5. Bij eiseres bestaat onduidelijkheid over de vraag of het vermogen alleen bij de aanspraak op kinderopvangtoeslag mag worden meegerekend of ook bij de vaststelling van de hoogte daarvan. De gemachtigde van verweerder heeft hier op zitting uitleg over gegeven. Het uitgangspunt van de wet is dat iedereen in principe recht heeft op kinderopvangtoeslag, dus een aanspraak hierop kan maken. Hoe hoog die kinderopvangtoeslag wordt, hangt uiteindelijk af van het totaalplaatje van iemands financiële middelen, zijn inkomen en vermogen. Dat betekent dat het vermogen geen rol speelt bij de vraag of iemand in principe voor kinderopvangtoeslag in aanmerking komt. Bij de vraag hoe hoog die kinderopvangtoeslag is, wordt het vermogen echter wel meegerekend. De door eiseres overgelegde kopie uit de Kluwer belastinggids ziet naar het oordeel van de rechtbank dan ook op de aanspraak en niet op de uiteindelijke vaststelling van de hoogte van de kinderopvangtoeslag.
6. Dat betekent dat het bestreden besluit juridisch juist is en verweerder de kinderopvangtoeslag van eiseres mocht herzien en gedeeltelijk mocht terugvorderen. De rechtbank is het echter wel met eiseres eens dat de site van verweerder niet uitblinkt in duidelijkheid. Zeker waar het specifieke belastingtechnische termen betreft waar de gemiddelde burger niet dagelijks mee te maken heeft, valt het aan te bevelen om hierin meer duidelijkheid te scheppen.
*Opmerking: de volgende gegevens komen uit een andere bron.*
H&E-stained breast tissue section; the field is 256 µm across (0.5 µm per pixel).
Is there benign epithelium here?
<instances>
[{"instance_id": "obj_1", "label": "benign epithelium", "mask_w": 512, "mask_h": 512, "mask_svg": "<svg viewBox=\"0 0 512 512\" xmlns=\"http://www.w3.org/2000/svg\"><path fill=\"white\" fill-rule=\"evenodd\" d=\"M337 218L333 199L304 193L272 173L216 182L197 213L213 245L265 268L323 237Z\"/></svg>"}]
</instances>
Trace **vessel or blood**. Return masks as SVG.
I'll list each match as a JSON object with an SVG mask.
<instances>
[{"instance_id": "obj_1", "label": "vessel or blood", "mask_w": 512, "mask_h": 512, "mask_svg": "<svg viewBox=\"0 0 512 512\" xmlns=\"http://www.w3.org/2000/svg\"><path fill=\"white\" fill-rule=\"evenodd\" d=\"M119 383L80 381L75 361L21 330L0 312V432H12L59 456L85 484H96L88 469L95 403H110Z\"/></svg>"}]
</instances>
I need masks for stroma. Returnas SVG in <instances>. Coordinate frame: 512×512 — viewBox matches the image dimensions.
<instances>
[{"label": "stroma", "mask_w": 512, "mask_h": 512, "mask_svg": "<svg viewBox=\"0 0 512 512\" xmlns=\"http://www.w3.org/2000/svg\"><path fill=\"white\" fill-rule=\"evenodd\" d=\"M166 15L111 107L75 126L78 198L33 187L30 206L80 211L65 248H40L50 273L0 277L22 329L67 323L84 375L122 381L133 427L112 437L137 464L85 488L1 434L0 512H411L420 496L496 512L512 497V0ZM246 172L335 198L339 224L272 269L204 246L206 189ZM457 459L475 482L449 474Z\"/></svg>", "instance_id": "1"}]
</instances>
Het zou verweerder dan ook sieren om de inlichtingen die op de site worden gegeven te verbeteren en met name bij de proefberekening een korte vraag of waarschuwing toe te voegen, zoals:
Let op: bij de definitieve vaststelling van de kinderopvangtoeslag wordt ook rekening gehouden met de hoogte van uw vermogen.
7. Ook ten aanzien van de rente die aan eiseres is doorberekend, is de rechtbank van oordeel dat dit op een correcte juridische grondslag berust. In artikel 27 van de Awir is dwingend bepaald dat over terug te vorderen bedragen rente in rekening wordt gebracht. De vraag of iemand tijdig aangifte inkomstenbelasting heeft gedaan, speelt daarbij geen rol. Deze beroepsgrond van eiseres slaagt daarom niet.
8. Uit het voorgaande volgt dat er zeker onduidelijkheden zitten in de werkwijze van verweerder, maar dat daarmee nog niet kan worden gezegd dat de genomen besluiten onjuist zijn. De bestreden besluiten zijn op juiste gronden genomen. Het beroep van eiseres moet daarom ongegrond worden verklaard. Voor terugbetaling van het griffierecht ziet de rechtbank geen aanleiding.

Beslissing

De rechtbank verklaart het beroep ongegrond.
Deze uitspraak is gedaan door mr. J.C.S. van Limburg Stirum, rechter, in aanwezigheid van M. van Velzen, griffier
.De beslissing is in het openbaar uitgesproken op 6 september 2017.
griffier
rechter
Afschrift verzonden aan partijen op:

Rechtsmiddel

Tegen deze uitspraak kan binnen zes weken na de dag van verzending daarvan hoger beroep worden ingesteld bij de Afdeling bestuursrechtspraak van de Raad van State.
Als hoger beroep is ingesteld, kan bij de voorzieningenrechter van de hogerberoepsrechter worden verzocht om het treffen van een voorlopige voorziening of om het opheffen of wijzigen van een bij deze uitspraak getroffen voorlopige voorziening.